Speaking at the roundtable with the likes of Colin Firth, James Franco and Robert Duvall, Gosling appeared to concede that his firing was the right decision. “It’s the director’s movie,” he said. “But if you can’t get on board with that vision, then you’re going to secretly be sort of sabotaging it.”
However, Peter Jackson also seems willing to accept some blame for the matter judging by an interview he gave to Entertainment Weekly in 2009. Referring to Gosling’s exit, he said, “We take responsibility for that, because we kept saying to Ryan, ‘No, no, it’ll be fine,’ when he said he was too young.”
In the end, Mark Wahlberg was chosen to replace Gosling as the grieving father in the adaptation of Alice Sebold’s best-seller. And this was a casting decision that was subsequently given Gosling’s seal of approval. “Peter [Jackson] and I tried to make it work, and ultimately it just didn’t,” he told Parade in 2007. “I think the film is much better off with Mark Wahlberg in that role.”
Moreover, there didn’t appear to be any hard feelings, either. “The media always slant things in a negative direction,” Gosling added. “If somebody said I was easy to work with, they’d make that sound bad, too.

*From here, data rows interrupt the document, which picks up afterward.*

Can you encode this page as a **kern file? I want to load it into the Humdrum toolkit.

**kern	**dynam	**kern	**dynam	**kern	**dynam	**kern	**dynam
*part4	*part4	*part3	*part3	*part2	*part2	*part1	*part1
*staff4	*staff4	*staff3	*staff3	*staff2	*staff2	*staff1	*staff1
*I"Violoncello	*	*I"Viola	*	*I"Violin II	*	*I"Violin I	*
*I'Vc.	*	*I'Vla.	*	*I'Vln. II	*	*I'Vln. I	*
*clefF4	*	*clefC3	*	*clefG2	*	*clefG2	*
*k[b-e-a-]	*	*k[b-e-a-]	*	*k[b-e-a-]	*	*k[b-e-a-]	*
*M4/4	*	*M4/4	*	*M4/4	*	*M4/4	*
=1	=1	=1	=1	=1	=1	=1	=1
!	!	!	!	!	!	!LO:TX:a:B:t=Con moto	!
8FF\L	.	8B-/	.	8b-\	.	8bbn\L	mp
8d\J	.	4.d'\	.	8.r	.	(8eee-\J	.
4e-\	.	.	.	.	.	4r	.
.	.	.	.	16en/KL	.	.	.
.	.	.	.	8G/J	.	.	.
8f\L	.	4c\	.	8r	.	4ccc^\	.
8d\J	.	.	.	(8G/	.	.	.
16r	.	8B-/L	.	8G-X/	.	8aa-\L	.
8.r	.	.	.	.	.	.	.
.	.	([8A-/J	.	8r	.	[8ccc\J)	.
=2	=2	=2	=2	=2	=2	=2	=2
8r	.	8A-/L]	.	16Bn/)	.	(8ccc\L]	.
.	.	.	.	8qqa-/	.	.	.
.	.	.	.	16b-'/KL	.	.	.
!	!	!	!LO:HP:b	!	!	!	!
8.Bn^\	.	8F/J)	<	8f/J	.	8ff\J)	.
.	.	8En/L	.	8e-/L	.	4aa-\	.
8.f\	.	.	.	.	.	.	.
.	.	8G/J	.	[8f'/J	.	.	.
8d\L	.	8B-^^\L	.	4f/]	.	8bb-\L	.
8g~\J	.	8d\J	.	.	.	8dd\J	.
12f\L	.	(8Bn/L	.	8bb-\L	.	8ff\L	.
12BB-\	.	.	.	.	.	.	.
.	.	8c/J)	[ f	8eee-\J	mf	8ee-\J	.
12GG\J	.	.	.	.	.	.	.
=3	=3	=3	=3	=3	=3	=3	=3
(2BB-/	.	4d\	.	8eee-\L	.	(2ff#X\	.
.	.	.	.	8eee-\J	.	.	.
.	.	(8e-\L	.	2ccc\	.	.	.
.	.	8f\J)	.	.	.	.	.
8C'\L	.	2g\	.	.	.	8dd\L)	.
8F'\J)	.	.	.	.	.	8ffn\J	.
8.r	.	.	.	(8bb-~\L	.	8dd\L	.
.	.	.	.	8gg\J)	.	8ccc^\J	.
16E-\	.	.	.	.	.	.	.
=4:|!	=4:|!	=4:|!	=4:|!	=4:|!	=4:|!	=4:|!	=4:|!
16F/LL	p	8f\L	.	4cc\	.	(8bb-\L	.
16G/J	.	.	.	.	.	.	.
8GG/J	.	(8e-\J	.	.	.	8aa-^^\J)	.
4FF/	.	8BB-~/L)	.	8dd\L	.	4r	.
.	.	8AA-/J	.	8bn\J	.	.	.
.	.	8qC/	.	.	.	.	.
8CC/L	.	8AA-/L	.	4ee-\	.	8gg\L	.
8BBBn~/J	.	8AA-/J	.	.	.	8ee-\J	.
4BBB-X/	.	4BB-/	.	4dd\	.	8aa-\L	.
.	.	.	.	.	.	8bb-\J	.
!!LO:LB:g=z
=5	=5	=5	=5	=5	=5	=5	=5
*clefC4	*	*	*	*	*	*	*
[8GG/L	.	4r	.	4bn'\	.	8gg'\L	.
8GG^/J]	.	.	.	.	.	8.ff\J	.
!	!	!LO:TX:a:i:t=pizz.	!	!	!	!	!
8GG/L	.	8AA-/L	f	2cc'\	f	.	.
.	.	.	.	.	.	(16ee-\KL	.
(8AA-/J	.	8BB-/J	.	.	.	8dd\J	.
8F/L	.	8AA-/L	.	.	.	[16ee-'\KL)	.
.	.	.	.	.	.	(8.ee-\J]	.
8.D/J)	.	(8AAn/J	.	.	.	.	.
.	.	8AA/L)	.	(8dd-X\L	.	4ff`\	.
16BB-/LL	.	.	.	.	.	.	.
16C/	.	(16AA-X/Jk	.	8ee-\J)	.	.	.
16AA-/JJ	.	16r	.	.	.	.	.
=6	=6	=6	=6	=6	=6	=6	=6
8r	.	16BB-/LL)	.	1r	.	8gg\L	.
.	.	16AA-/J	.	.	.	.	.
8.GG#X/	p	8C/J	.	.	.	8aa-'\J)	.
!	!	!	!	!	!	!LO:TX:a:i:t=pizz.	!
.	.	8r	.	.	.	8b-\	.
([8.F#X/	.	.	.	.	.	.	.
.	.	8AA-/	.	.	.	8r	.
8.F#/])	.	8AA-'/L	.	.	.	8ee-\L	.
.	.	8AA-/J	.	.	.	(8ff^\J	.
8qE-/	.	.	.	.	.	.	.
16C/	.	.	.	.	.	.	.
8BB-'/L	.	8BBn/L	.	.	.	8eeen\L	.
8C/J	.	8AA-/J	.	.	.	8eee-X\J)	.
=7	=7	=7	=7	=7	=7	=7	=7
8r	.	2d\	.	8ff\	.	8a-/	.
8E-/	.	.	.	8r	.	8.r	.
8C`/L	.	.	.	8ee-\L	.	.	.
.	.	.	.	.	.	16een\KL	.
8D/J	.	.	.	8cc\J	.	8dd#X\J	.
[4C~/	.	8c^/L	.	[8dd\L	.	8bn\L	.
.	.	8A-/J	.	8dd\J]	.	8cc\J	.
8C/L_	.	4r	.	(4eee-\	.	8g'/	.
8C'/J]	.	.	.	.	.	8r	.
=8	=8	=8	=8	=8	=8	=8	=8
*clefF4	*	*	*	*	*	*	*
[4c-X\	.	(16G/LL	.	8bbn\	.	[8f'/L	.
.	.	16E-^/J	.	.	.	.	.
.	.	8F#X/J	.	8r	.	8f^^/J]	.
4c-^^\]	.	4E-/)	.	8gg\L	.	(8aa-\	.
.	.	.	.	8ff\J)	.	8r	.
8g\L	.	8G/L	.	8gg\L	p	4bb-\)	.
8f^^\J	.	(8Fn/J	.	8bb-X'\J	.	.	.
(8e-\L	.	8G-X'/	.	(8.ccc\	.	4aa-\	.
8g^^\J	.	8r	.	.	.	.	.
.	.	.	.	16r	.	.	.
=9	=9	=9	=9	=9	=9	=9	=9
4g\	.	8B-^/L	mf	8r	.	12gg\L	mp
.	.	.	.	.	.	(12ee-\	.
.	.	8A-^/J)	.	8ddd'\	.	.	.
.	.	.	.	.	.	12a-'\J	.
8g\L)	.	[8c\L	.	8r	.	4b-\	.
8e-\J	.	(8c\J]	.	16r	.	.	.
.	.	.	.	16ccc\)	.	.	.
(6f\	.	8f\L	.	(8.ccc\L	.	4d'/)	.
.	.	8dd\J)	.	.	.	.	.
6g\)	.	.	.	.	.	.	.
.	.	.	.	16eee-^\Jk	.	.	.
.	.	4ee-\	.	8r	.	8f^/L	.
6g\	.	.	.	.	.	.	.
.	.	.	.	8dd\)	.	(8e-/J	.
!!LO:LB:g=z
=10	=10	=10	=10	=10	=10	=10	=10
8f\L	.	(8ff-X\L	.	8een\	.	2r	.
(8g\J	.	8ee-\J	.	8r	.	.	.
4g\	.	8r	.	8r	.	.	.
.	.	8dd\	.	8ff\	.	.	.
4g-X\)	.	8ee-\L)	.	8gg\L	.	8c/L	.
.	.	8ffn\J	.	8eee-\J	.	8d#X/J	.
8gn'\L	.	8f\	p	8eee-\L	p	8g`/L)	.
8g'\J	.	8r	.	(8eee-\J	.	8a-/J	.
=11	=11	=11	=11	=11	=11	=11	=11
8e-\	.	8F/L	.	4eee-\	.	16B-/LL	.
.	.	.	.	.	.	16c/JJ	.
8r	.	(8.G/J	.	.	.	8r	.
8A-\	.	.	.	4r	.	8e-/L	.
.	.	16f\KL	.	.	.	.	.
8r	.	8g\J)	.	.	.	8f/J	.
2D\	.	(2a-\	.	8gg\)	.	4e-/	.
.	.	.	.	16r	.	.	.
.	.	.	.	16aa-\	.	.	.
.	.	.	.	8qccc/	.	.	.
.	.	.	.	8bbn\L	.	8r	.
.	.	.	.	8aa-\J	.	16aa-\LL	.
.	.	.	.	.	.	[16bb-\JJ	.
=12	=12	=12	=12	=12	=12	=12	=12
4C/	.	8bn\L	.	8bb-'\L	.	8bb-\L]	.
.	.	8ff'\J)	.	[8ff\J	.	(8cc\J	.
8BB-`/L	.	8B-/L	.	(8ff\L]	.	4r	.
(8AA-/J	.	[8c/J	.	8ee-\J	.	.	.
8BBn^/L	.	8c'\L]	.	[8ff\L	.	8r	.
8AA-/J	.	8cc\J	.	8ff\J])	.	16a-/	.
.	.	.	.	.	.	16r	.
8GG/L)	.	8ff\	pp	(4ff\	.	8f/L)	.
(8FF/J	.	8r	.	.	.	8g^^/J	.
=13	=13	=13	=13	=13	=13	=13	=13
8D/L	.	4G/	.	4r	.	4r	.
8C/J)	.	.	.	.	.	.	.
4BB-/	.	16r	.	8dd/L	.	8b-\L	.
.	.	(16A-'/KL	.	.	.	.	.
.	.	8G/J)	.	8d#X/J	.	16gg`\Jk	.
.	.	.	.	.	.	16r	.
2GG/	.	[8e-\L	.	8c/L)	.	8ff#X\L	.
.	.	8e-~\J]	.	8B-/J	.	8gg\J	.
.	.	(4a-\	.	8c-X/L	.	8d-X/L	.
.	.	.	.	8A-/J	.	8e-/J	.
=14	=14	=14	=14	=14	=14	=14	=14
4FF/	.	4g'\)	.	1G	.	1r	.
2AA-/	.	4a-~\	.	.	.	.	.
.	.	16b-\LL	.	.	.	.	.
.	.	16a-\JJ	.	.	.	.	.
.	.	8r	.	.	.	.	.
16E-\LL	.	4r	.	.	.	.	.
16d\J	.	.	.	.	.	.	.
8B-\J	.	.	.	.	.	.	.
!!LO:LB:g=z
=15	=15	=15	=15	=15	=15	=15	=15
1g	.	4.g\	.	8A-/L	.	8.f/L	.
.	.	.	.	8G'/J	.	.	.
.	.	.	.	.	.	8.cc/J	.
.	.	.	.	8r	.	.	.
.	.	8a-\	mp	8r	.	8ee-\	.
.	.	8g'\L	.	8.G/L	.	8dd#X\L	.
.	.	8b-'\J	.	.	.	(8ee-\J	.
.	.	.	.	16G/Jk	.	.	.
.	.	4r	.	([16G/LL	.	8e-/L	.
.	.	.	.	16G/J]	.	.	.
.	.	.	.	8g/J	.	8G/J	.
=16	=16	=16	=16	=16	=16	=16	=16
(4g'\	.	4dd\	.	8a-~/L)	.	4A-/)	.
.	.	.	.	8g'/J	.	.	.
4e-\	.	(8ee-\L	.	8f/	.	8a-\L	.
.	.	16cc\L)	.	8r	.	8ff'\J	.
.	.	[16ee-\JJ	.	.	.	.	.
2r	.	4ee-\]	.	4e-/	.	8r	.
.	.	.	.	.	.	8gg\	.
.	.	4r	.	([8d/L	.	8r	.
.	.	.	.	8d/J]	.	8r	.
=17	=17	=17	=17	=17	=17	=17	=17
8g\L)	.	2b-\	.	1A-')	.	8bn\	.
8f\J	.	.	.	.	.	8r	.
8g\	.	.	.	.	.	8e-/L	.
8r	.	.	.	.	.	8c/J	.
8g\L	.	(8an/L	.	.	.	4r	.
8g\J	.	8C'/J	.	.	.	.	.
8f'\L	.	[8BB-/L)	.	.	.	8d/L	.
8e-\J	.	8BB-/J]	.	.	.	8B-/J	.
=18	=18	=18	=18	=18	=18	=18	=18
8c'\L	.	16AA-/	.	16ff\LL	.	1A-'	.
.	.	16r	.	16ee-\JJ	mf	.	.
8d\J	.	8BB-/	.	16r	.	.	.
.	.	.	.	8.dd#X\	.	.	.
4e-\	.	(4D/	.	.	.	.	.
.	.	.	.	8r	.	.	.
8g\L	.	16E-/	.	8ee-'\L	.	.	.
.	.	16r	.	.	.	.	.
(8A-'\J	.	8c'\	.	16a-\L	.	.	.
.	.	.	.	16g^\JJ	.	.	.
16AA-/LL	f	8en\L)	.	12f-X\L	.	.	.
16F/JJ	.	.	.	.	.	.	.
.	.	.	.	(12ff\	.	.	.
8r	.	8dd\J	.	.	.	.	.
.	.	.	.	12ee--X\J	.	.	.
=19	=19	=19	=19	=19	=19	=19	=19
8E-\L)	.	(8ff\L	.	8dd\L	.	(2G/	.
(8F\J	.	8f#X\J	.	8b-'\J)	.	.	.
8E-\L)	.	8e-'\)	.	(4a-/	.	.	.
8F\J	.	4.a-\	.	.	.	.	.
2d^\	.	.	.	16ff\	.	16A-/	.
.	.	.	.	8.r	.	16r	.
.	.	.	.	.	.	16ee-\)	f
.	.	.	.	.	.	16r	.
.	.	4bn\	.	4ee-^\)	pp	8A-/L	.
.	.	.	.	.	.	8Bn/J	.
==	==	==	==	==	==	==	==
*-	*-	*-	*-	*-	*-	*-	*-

Peter Jackson is an incredible filmmaker, and I’m here to tell you he has things up his sleeve that are going to blow people’s minds. I’m going to be the first person in line to buy tickets.”
Whether Gosling was as enthusiastic about the movie when he saw the finished product remains to be seen. In fact, The Lovely Bones didn’t exactly wow critics when it finally hit cinemas in December 2009. New York’s Daily News described the movie as a “gumball-colored potboiler that’s more squalid than truly mournful,” for example, while Roger Ebert labelled it “deplorable.”
Thankfully for Peter Jackson, Mark Wahlberg and co., though, the general public was a little more receptive. The film took just over $17 million it its first weekend to place third in the U.S. box office chart and eventually grossed nearly $94 million globally, roughly $30 million more than its budget.
Gosling also discussed his The Lovely Bones ordeal while promoting Blue Valentine in 2011. During an interview with Den of Geek, he admitted that his misguided weight gain plan left him utterly miserable. “It was not a fun time,” he confessed. “And it’s not good for you. I don’t know how Christian Bale does it. It’s incredible what he does. Really. I’m in awe of his commitment. But it’s your job, though. Every job has its downside.”
Thankfully, Gosling certainly seems to have learned his lesson. His Blue Valentine character Dean Pereira was actually written as being much heavier than Gosling’s usual trim self. But perhaps burned by the response to his last major image overhaul, in that instance Gosling decided against piling on too many pounds in preparation for the shoot.
“I was supposed to put on a lot of weight, but I got concerned that people would walk out of the film and feel like, ‘Aw, well, if he hadn’t have let himself go, it would have worked out,’” Gosling told Den of Geek. “You know, ‘If he’d have just hit the treadmill, it would have been fine.’ So, we didn’t want it to be too extreme.”